We now are laying the homasote roadbed on the overhead loop. The six tracks are more obvious now. I cut the strips of homasote to be the same width as the track. It is also kerfed so I can bend it to make the curves. We followed those pencil lines laid out by the trammel to position them.
We added biscuits in the ends of the plywood sections to align the pieces vertically. We then placed doubler plates of 1/2 inch thick plywood at each joint. This will allow us to rest the new piece we put up to the ceiling on the previously hung one so we can just add two pieces of steel rod at the opposite end to hold it while we get the other rods in. These pieces are gaining weight as we add the homasote and can be unweildy.
The last picture is a bit busy and distant but you can see all the homasote is in except for the last sections where I have to lay out the turnouts that spread the tracks into the six loops. I used an air nailer to nail the homasote down and that is the air hose laying in front. You can also see a rough outline of how the turnouts will go in. I am waiting for some additional turnouts to come so I can complete this section. In the meantime I have painted the whole assembly battleship grey to clean it up.
As usual, when you get into construction, tools and other things come out so the clean basement is not so clean any more.
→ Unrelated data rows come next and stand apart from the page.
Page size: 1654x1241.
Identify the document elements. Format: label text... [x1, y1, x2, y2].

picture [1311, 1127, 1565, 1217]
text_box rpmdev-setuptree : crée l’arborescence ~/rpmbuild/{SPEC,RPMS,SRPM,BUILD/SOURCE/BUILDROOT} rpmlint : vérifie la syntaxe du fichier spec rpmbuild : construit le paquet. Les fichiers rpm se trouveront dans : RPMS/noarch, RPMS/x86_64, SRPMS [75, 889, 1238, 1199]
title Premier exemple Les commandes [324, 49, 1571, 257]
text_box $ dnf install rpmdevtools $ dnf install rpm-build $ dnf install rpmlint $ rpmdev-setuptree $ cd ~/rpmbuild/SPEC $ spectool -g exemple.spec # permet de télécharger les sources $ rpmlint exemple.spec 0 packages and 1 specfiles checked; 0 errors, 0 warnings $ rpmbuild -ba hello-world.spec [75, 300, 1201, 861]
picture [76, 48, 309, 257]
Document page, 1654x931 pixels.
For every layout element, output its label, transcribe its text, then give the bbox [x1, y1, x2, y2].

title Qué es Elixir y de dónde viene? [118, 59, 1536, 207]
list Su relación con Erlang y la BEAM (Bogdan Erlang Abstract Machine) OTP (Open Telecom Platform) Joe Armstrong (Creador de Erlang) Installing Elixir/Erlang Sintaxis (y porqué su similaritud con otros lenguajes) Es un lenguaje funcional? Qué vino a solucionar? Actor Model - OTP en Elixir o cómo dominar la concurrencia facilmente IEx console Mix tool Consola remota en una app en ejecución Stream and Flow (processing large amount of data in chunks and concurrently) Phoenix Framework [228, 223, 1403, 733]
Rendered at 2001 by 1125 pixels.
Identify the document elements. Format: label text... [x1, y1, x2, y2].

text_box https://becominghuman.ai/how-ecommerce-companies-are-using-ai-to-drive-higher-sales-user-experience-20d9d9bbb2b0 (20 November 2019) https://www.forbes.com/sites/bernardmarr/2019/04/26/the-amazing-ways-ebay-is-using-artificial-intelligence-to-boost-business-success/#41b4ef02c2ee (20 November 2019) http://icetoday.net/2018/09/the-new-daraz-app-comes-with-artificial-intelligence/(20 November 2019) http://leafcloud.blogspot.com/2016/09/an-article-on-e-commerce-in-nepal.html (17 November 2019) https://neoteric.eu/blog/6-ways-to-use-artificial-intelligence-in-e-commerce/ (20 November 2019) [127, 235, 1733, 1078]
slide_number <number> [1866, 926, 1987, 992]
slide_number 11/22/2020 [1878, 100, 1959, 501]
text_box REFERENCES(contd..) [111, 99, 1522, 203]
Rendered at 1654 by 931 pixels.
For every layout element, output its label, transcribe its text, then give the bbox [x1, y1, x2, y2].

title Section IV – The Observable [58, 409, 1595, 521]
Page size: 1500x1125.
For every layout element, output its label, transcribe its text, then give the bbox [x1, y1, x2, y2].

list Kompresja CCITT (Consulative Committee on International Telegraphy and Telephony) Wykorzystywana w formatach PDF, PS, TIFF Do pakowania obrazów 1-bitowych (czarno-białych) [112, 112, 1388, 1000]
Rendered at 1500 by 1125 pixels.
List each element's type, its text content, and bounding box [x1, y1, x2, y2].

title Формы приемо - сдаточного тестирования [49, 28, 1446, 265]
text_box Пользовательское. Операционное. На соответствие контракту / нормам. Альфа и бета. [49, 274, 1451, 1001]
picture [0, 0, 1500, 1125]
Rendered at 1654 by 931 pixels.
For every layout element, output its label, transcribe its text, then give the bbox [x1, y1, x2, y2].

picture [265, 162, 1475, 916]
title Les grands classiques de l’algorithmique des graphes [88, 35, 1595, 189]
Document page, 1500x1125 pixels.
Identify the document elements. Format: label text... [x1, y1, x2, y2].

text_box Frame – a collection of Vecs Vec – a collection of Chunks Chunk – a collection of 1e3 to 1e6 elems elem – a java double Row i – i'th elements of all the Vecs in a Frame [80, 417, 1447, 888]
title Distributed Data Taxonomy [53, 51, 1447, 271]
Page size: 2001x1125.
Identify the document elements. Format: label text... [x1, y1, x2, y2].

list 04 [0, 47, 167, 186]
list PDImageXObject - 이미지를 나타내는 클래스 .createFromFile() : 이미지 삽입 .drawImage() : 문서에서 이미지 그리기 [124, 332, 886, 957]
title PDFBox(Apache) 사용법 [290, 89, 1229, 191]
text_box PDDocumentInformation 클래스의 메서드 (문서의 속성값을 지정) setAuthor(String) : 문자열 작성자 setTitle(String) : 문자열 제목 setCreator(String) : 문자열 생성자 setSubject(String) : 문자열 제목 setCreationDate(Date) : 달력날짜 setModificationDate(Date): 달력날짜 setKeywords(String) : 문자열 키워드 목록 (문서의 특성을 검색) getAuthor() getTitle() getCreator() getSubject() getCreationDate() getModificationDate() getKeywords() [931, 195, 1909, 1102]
Layout of the overhead loop

Rich Feller came over and we placed the previously cut (done in 1995) plywood on top of the lower storage yard roadbed. This plywood for the overhead loop was something I designed many years ago and then I had a fellow with a computer driven router system cut out of 3/4 inch furniture grade birch plywood. I have moved the material three times to now when I can finally install it.
Rich is standing where we laid out 6 tracks to ensure we had the clearances that I had designed in - 4 inch separation in the track radii
(note the trusty pencil and calculator). In the third shot you see the trammel in the foreground, which we used to draw the guide lines for the tracks so we have a template to lay the roadbed. In the last shot you see Rich standing by the throat of the loop which looks like a big balloon. It will be a single track coming up the hill that then opens up to a loop of 6 tracks for storage of the branch line trains that are being exchanged with the Lehigh Valley RR in Mount Carmel. This was the end of the Shamokin Branch.
The roadbed is positioned directly below where we will raise it to within 12 inches of the ceiling. The tiles are coming out so we can put the brackets in the ceiling to hold the steel threaded rods that will hold the plywood up. Look out Gotthells, here I come!

Begin to prepare the room for the overhead loop

Here is a shot of the last lobe of the room that has not had any construction in it yet. In the first picture, you can see the piles of stuff that had accummulated here as the work went on in other parts of the room. I also had shelves full of train boxes that are now under the frame of the layout that is already built.
I disposed of a great deal of boxes, and stuff that I thought I could use but never did. The trash man got a real workout. In the last two pictures you can see the results of the work. The shelves of magazines on the left wall in picture three await a location but everything else has been placed somewhere or thrown out. The last picture looks back to where the branch comes around the corner in the center of the picture where the blue paint ends. The lower storage area is in the left rear.